WORK TASK ▸ Extract, unchanged, each line of the listing below from its first line through the line that contains "middle pip: (1291, 1073)", inclusive, and nothing else.

RECORDED DATA ▸
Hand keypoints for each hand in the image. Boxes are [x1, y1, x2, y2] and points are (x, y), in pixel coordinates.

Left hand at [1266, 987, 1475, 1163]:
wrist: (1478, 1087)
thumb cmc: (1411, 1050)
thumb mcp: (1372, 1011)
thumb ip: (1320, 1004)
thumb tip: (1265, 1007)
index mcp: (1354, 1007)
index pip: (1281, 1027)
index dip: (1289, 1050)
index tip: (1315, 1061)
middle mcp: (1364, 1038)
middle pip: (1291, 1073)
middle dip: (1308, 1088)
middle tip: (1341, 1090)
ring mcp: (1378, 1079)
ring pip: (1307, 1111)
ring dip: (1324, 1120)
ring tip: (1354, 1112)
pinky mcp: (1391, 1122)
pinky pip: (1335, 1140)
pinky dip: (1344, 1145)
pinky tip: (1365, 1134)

RESULT OF THIS EXERCISE ▸
Hand keypoints for each hand in the image. Boxes are [x1, y1, x2, y2] and points are (x, y), in pixel coordinates.

Left hand at [1266, 987, 1475, 1163]:
wrist: (1478, 1087)
thumb cmc: (1411, 1050)
thumb mcp: (1372, 1011)
thumb ip: (1320, 1004)
thumb tip: (1265, 1007)
index mcp: (1354, 1007)
index pip: (1281, 1027)
index dip: (1289, 1050)
index tip: (1315, 1061)
middle mcp: (1364, 1038)
middle pip: (1291, 1073)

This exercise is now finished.